▸ **Source document**:
------------------------

Effect of post-process heat treatment on the microstructure evolution of Additive Laser Powder Bed Fusion Processed Co-Cr-Mo alloy

The Co-Cr-Mo alloy with low carbon content is widely used for medical prosthetic implants due to its high strength, biocompatibility, excellent corrosion and wear resistance. Additive manufacturing is of interest to produce net-shape, customized implants. In this study, ingots of Co-Cr-Mo alloy were additively manufactured by laser powder bed fusion (LPBF) and then subjected to heat treatments involving either direct aging or solutionizing followed by aging at temperatures between 700-850°C. Microstructural changes were characterized by XRD, optical, SEM, EBSD, EDS, and TEM, together with hardness measurements. The as-built microstructure was composed of mainly 20-25 micron-size fcc grains with carbides along grain boundaries. Aging led to an accelerated massive transformation of the γ-fcc to ε-hcp structure long with appreciable hardening (400 to 700 HV). In contrast, aging of the solutionized samples produced sluggish phase transformation involving both competing massive and isothermal martensitic transformation modes. Reasons for this difference in phase transformation modes, kinetics, and mechanisms governing microstructure and property evolution will be discussed.

------------------------

▸ **Information**:
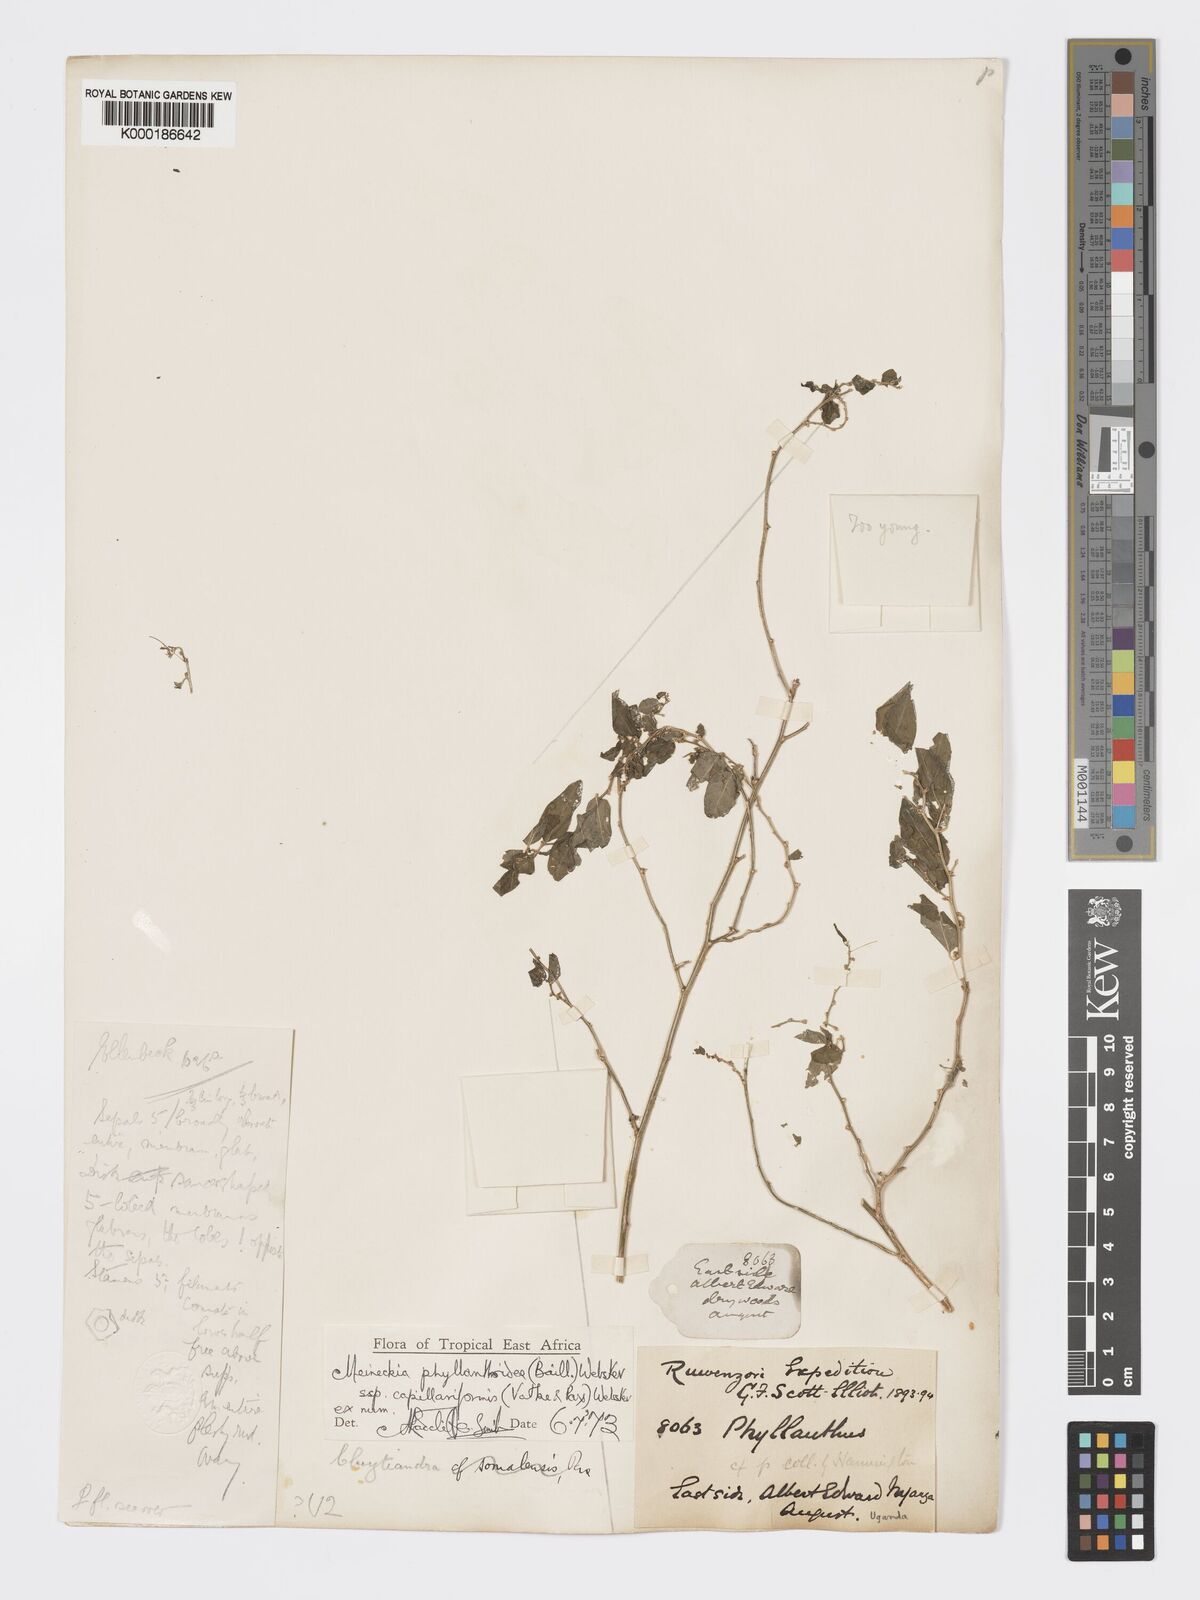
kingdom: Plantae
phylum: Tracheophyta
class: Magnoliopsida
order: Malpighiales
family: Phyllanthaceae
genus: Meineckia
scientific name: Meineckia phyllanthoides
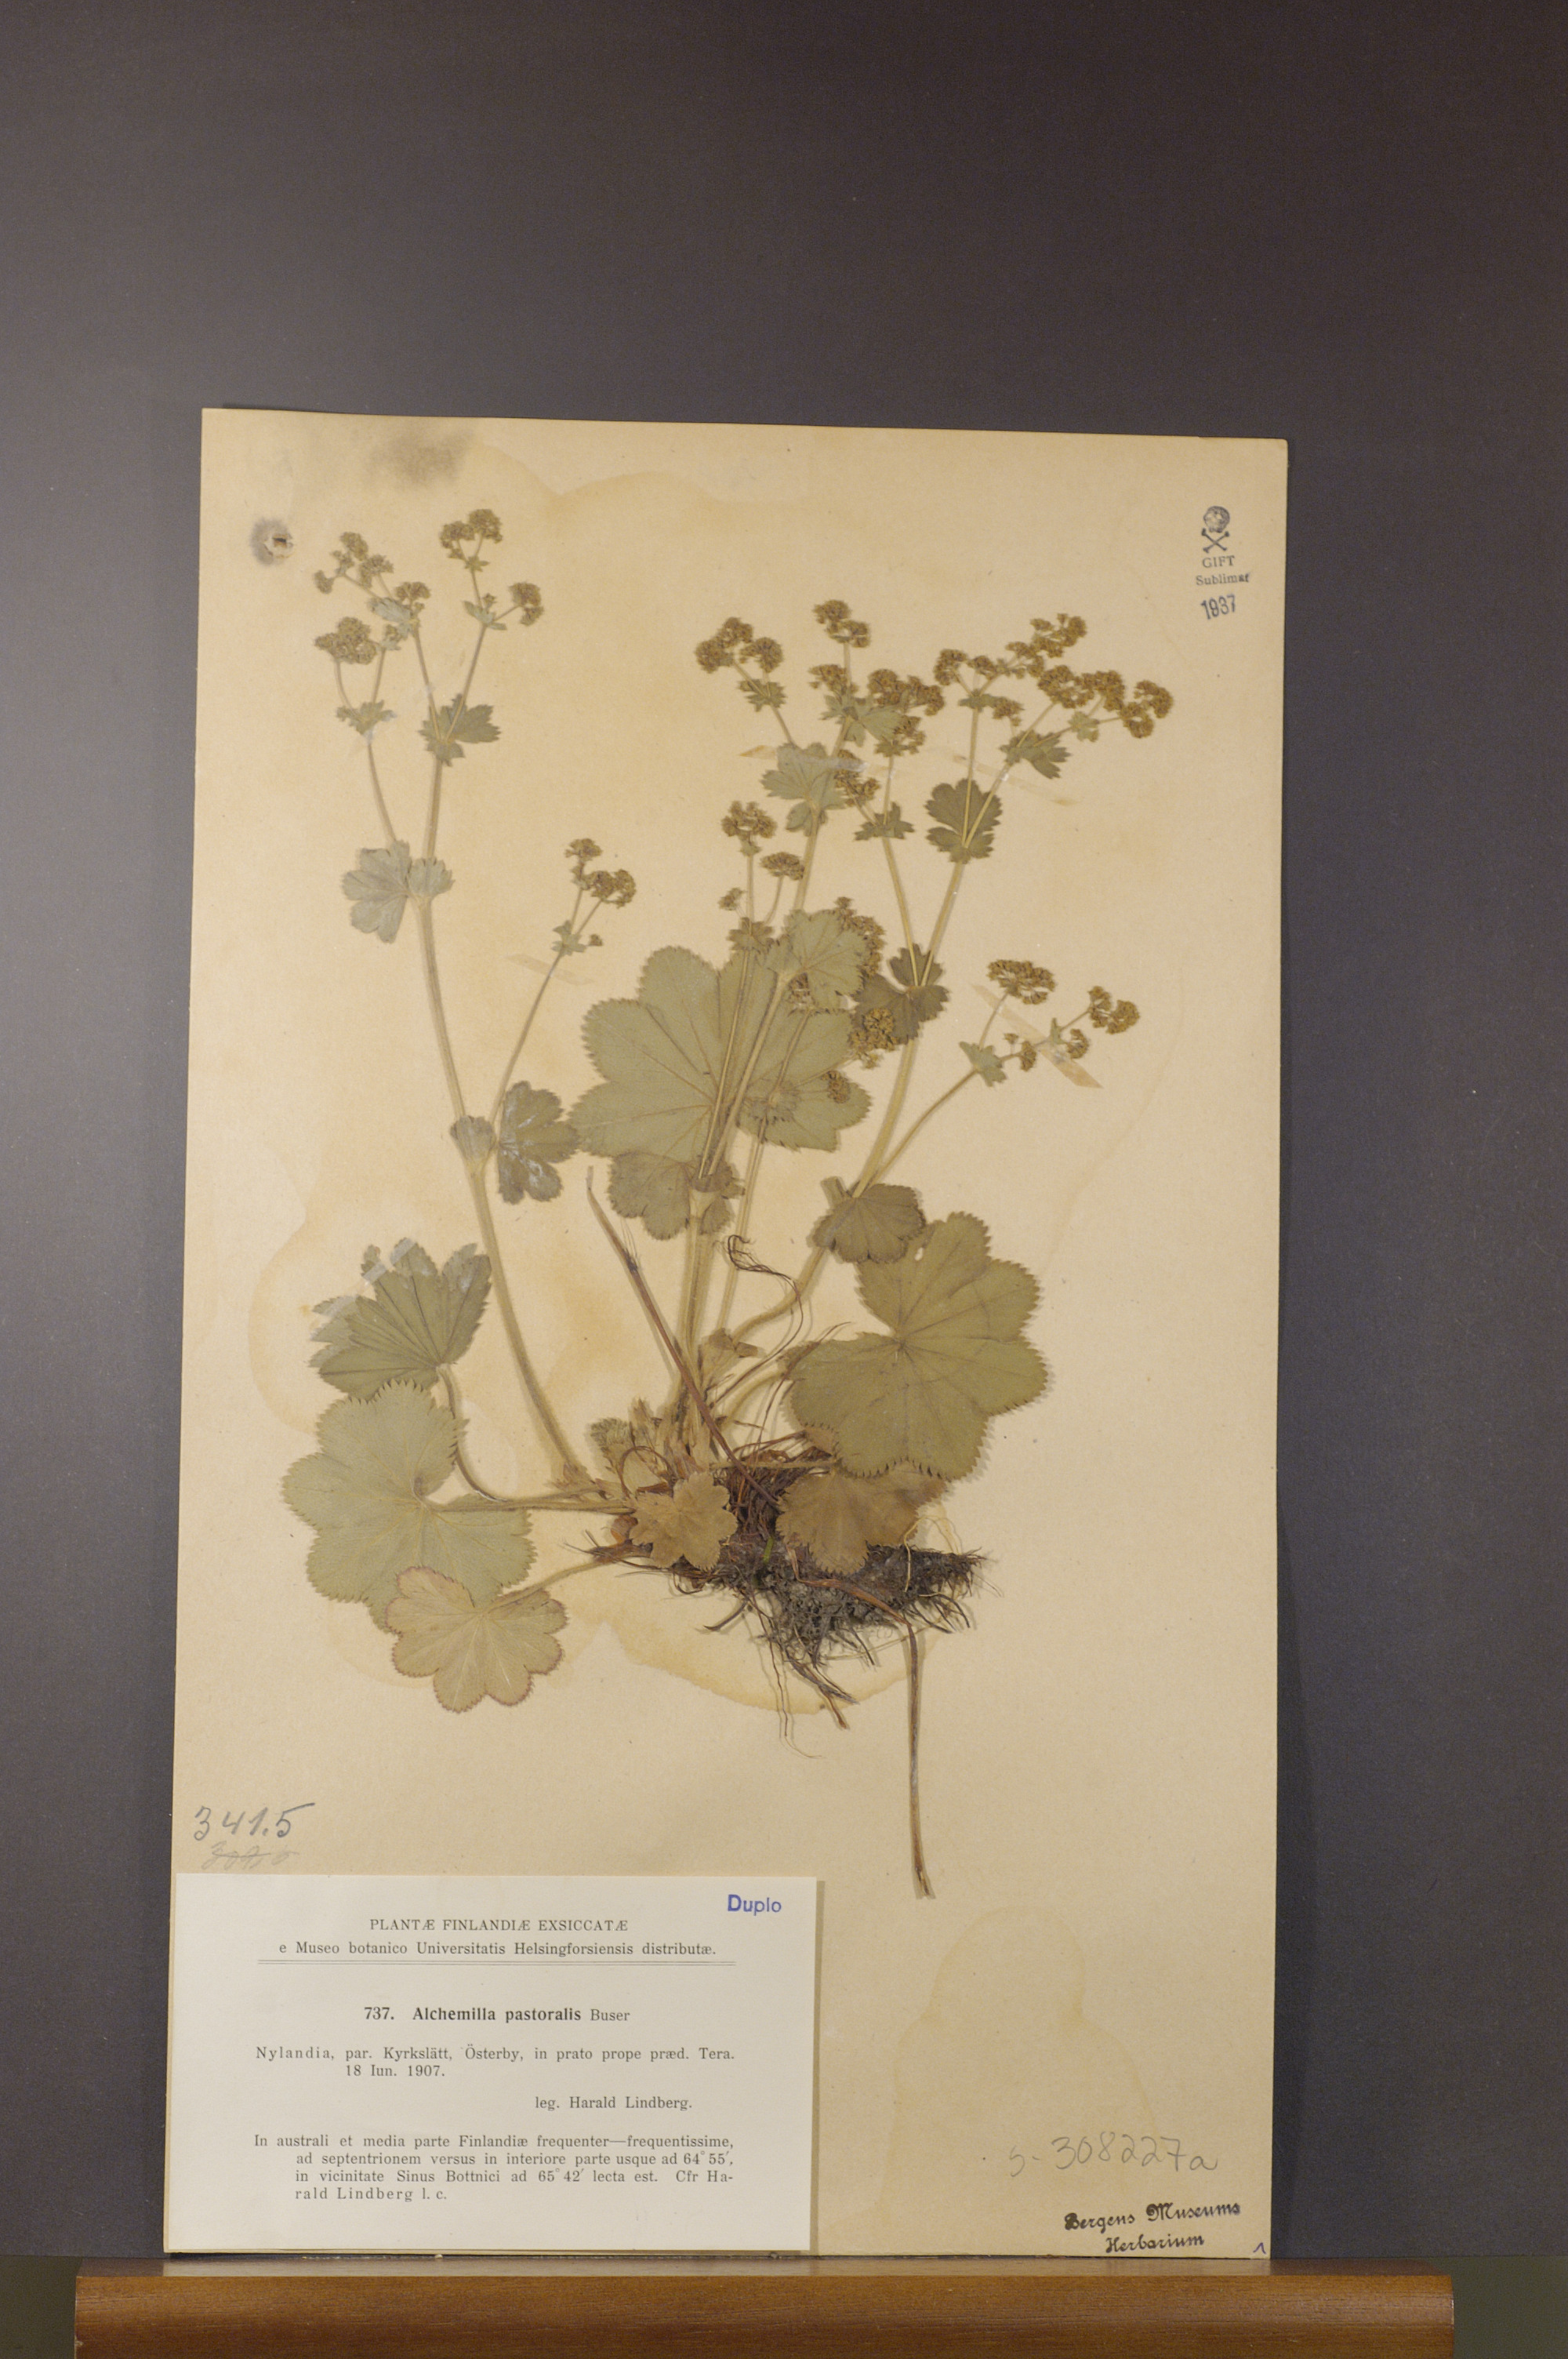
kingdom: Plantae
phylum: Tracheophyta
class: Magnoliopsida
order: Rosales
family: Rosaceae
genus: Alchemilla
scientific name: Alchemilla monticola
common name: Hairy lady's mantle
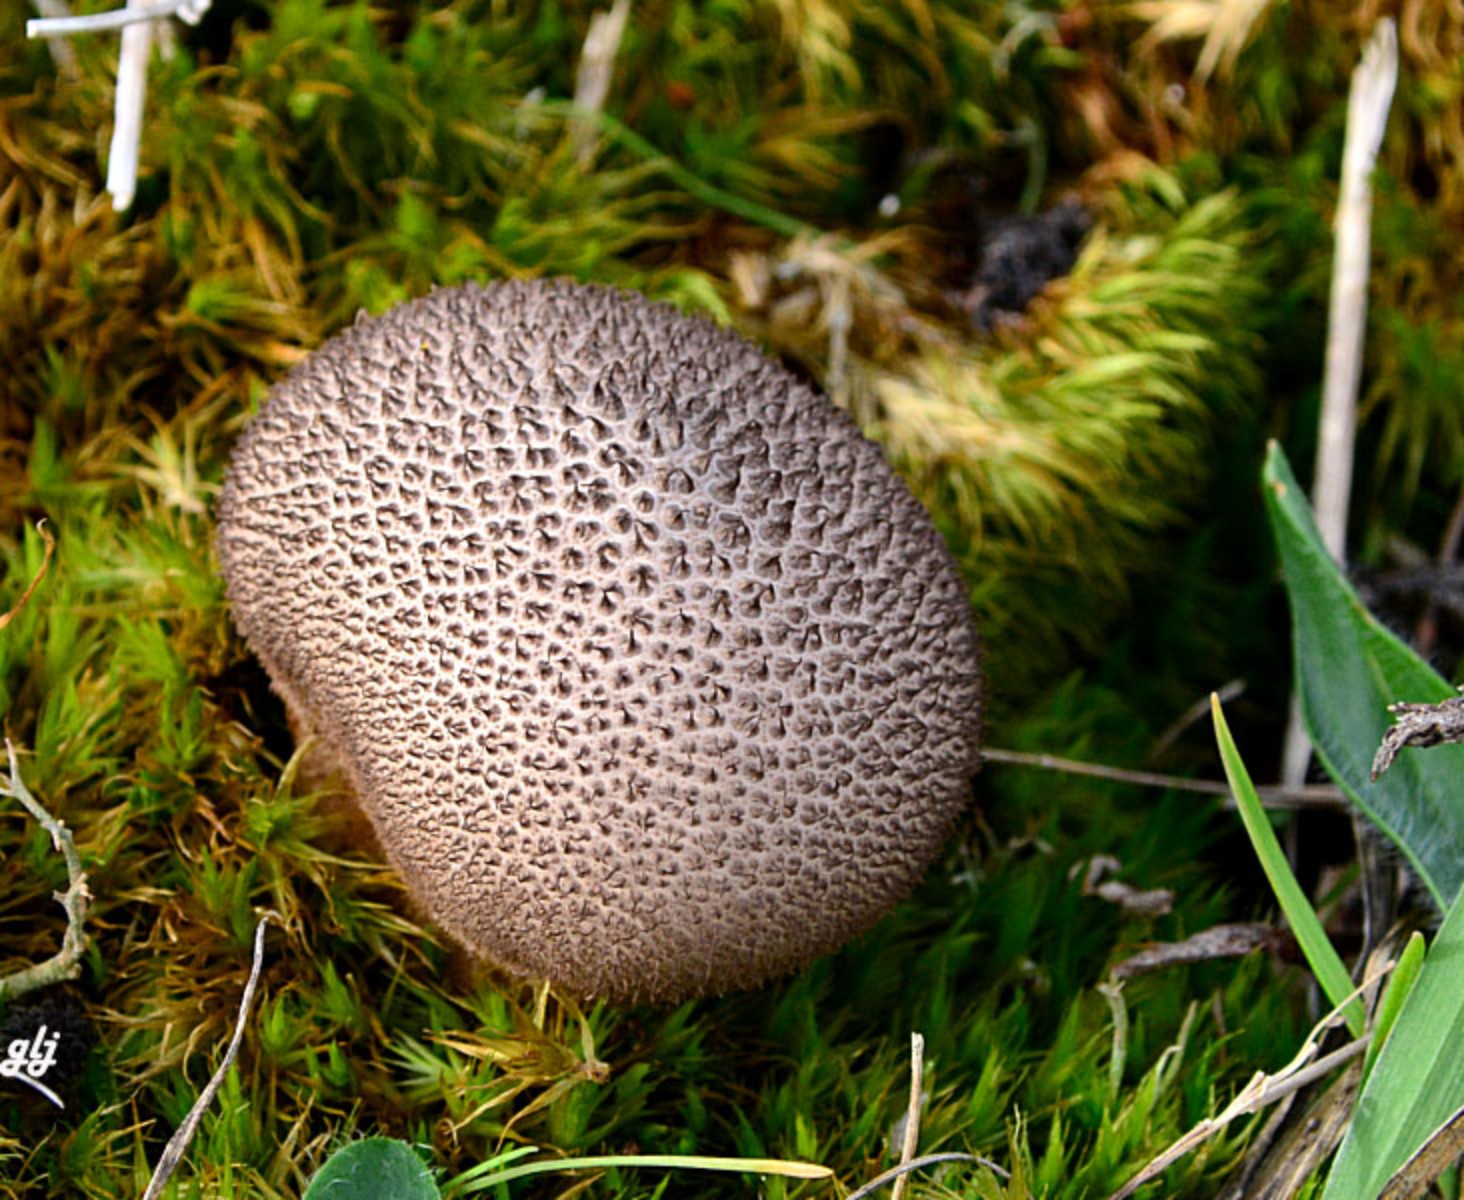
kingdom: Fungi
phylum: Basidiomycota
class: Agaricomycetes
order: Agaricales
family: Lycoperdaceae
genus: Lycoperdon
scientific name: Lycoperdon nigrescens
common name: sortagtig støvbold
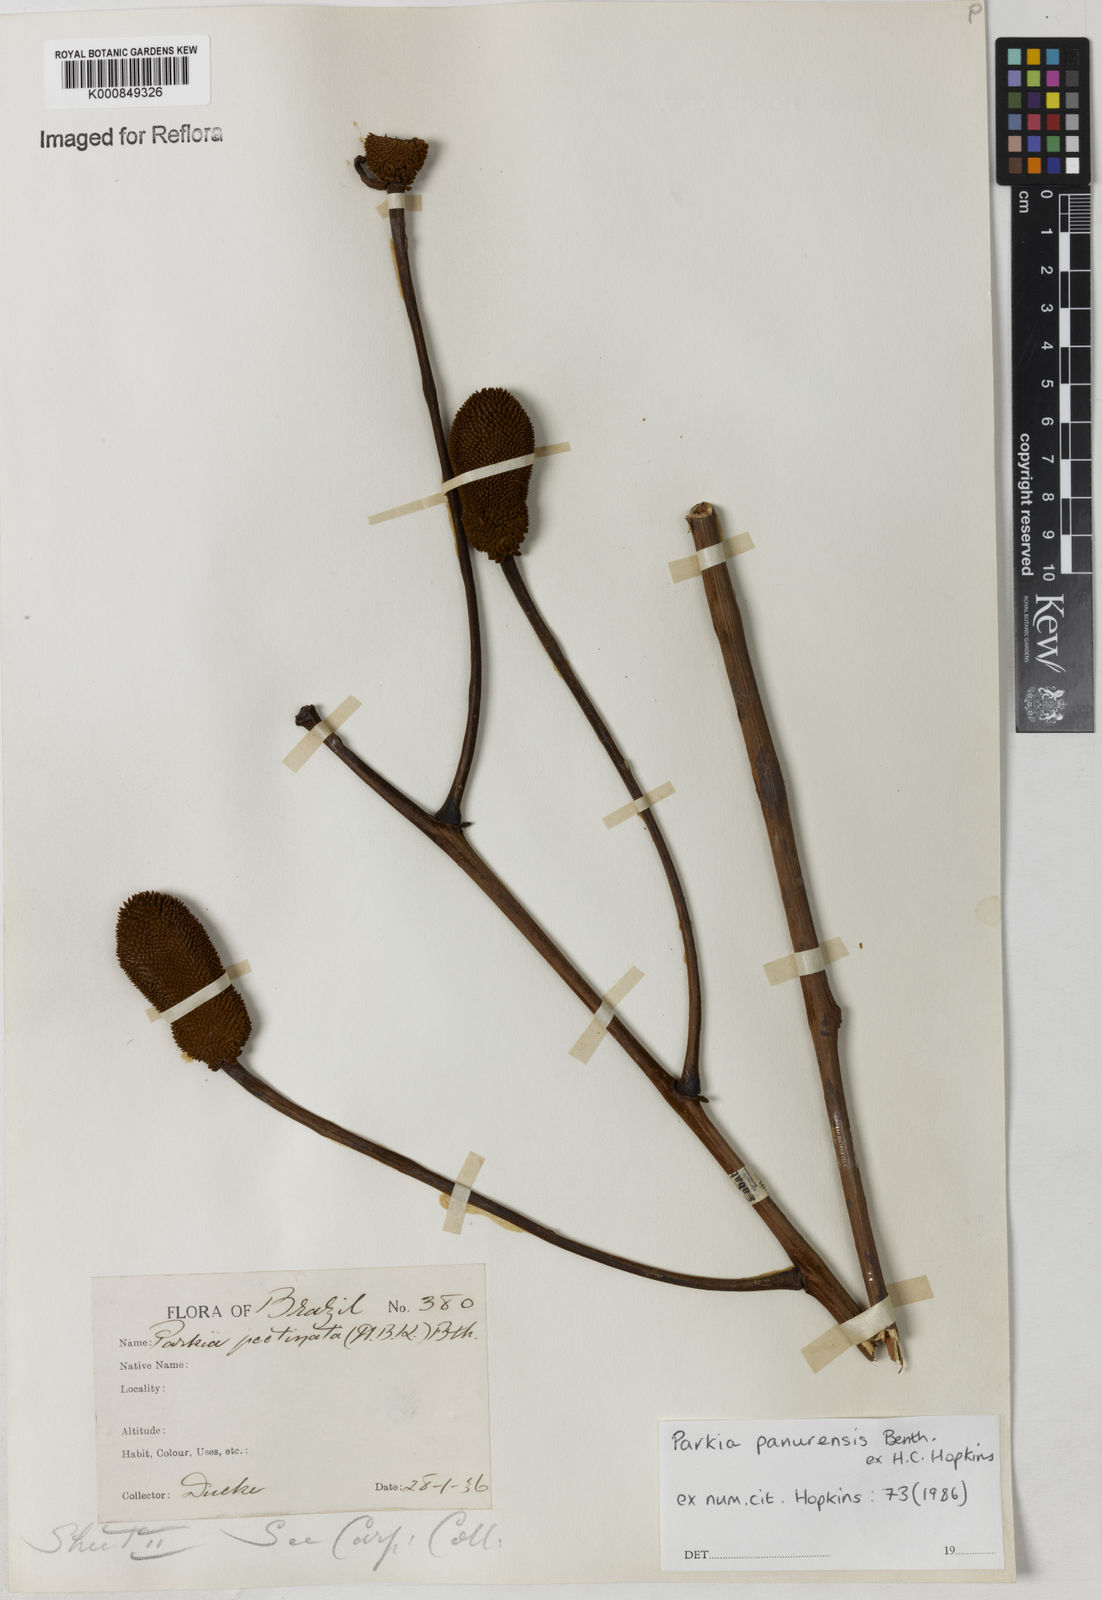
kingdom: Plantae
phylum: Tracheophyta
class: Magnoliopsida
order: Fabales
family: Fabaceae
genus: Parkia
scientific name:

------------------------

▸ **Instructions for the task**: List the techniques that the abstract on heat-treating the laser-printed Co-Cr-Mo alloy says were used to characterize microstructural changes. Leave out the hardness measurements.

▸ **Response**: XRD, optical, SEM, EBSD, EDS, TEM